Natchez-Adams School District has 60 unfilled staff positions
Published 1:11 am Sunday, May 29, 2016
NATCHEZ — Interim Superintendent Fred Butcher has made it his summer goal to improve the teacher-staffing situation that plagued the Natchez-Adams School District last year and worsened this year.
Included in Butcher’s plans is a special meeting of the school board to address the situation by offering positions to up to 20 people. The meeting will be at 10 a.m. Tuesday at Braden School.
The school district has 60 staff positions unfilled. While the applicants do not have to accept, Butcher said he hopes this round will put a dent in a battle he plans to fight all summer.
“Hiring certified teachers is my No. 1 priority,” he said.
This summer, Butcher plans to have the district hit the recruiting trail. The district will be looking for summer graduates from universities in both Louisiana and Mississippi, especially from Alcorn State University, he said.
District employees will also contact other districts to find people who are leaving, go through old files to see if there is someone qualified who was overlooked and reach out to teachers who have been lost under previous administrations.
Butcher said the Mississippi Legislature’s recent passage of House Bill 207 — which provides additional monies to National Board Certified Teachers if they work in high-need counties — also gave the district an advantage in attracting those teachers.
The pilot program approved by the governor provides an additional $4,000 stipend to NBCTs working in 13 high-need counties, including Adams.
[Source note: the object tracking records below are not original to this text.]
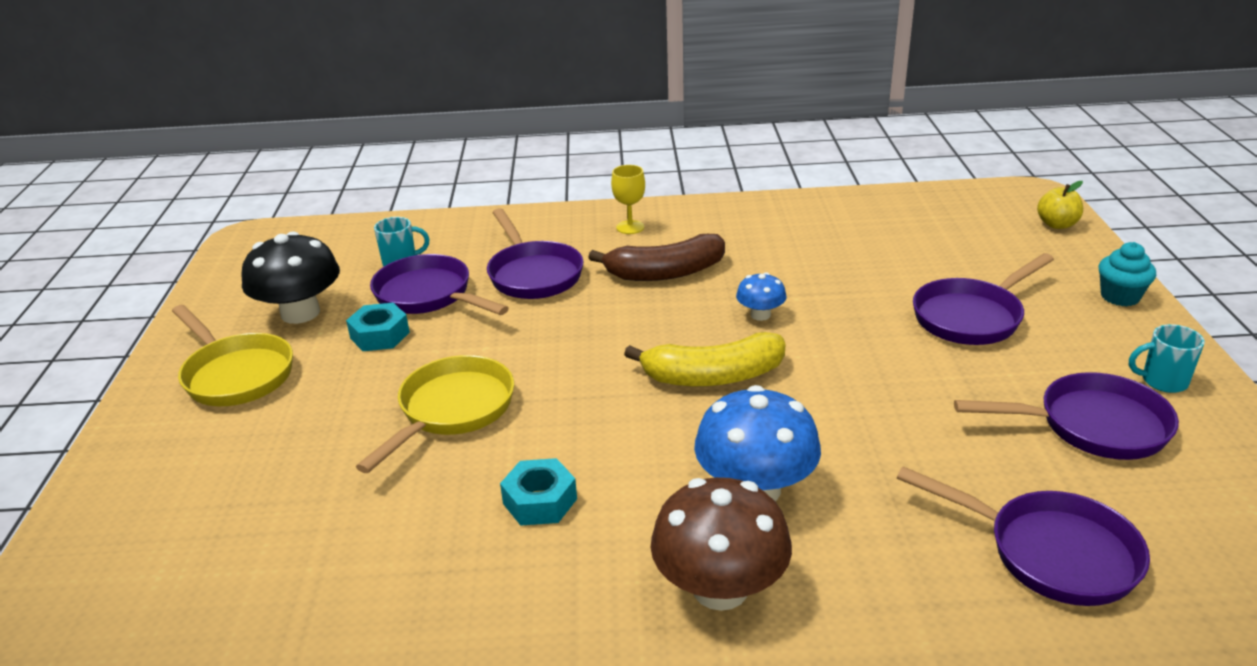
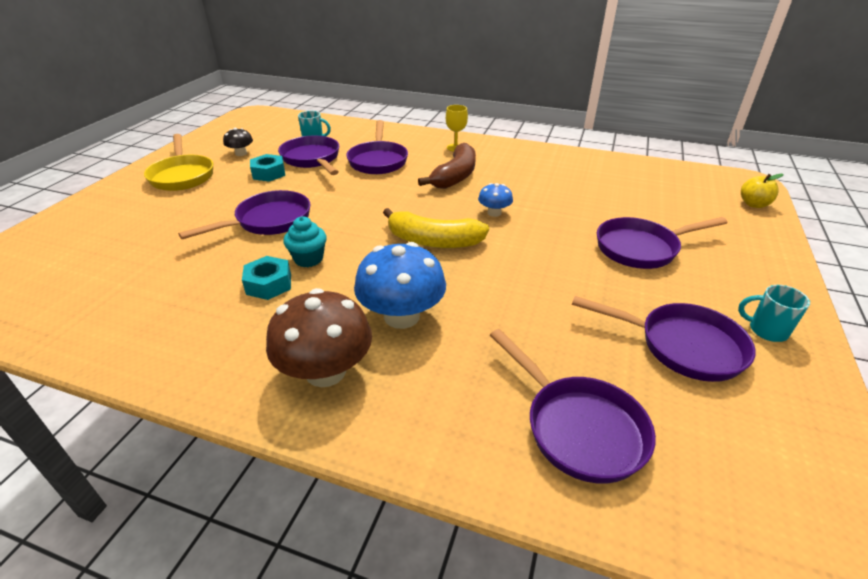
camera: 20 degrees right, 5 degrees up
black mushroom [241,232,340,324] -> black mushroom [223,128,253,156], size x0.51
yellow pan [356,355,514,473] -> purple pan [178,190,311,239]
brown banana [588,234,725,281] -> brown banana turned 75 degrees counterclockwise [418,143,476,189]
turquoise cupcake [1099,242,1156,306] -> turquoise cupcake moved to [283,216,327,267]

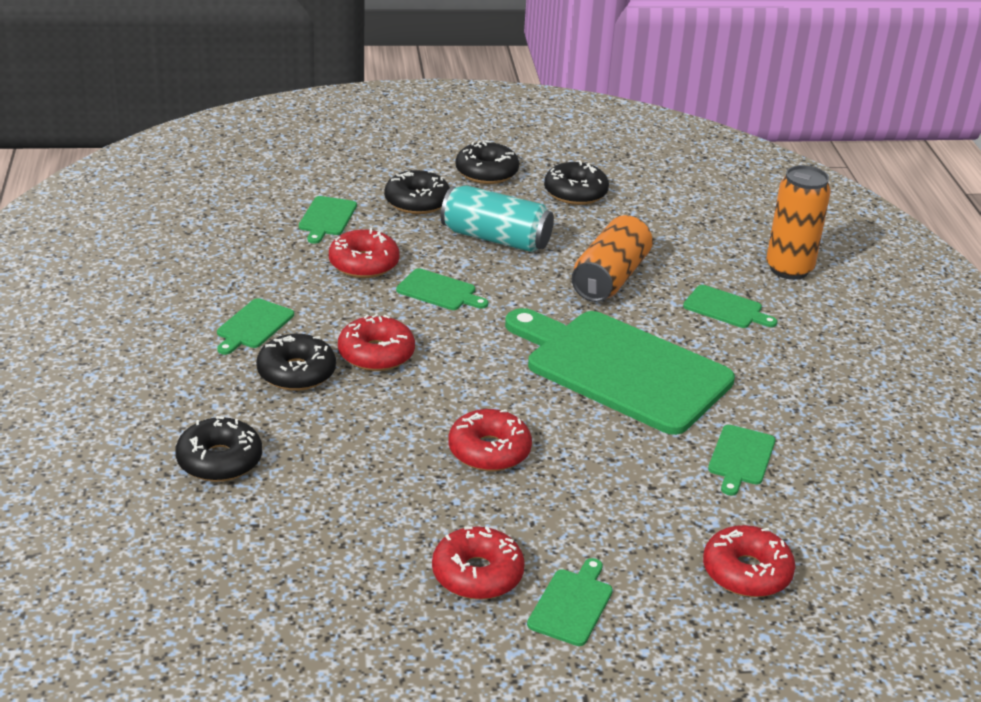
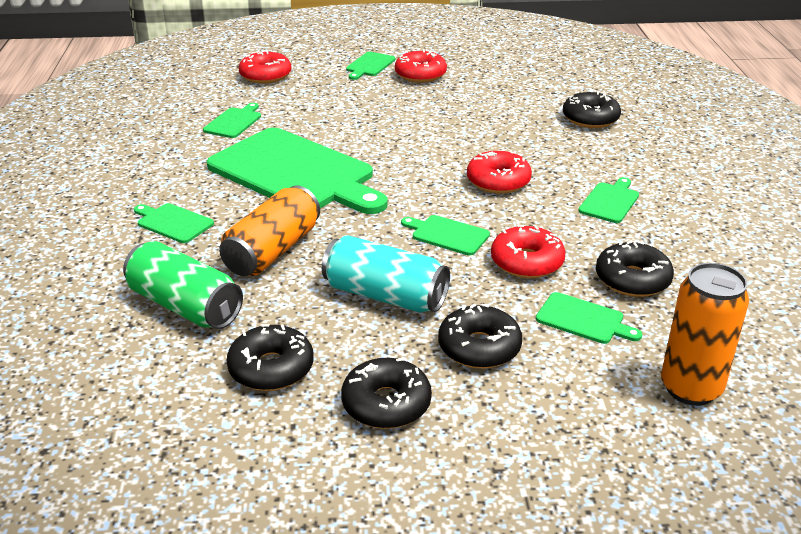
camera: 175 degrees left, 0 degrees up
black donut [256,334,336,391] -> black donut moved to [596,240,674,297]
green cutting board [299,196,357,244] -> green cutting board turned 105 degrees clockwise [536,292,642,344]
red donut [448,409,532,471] -> none
orange can [766,165,831,280] -> orange can moved to [661,263,749,406]
none -> green can [123,241,243,329]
NBCTs are already receiving a $6,000 stipend from the state.
Butcher said the district has 11 National Board Certified Teachers now.
“You have to go through a rigorous training program and testing process to become a National Board Certified Teacher,” he said. “The process takes 12 to 18 months.”
Butcher also plans to form a relationship with the Teach for America program to bring its teachers to Natchez. The Concordia Parish School District, where Butcher previously worked, has utilized the organization, and he said they produce excellent teachers.
“Teach for America is a good place to get science, math and foreign language teachers — often they come speaking the foreign language as their first language,” Butcher said. “Science and math teachers are difficult to attract because we are competing with industry and business. They pay so much more than we can.”
While Butcher wouldn’t say which schools were the most impacted by the staffing shortage, he said Robert Lewis Magnet School and Natchez High School are both close to being fully staffed.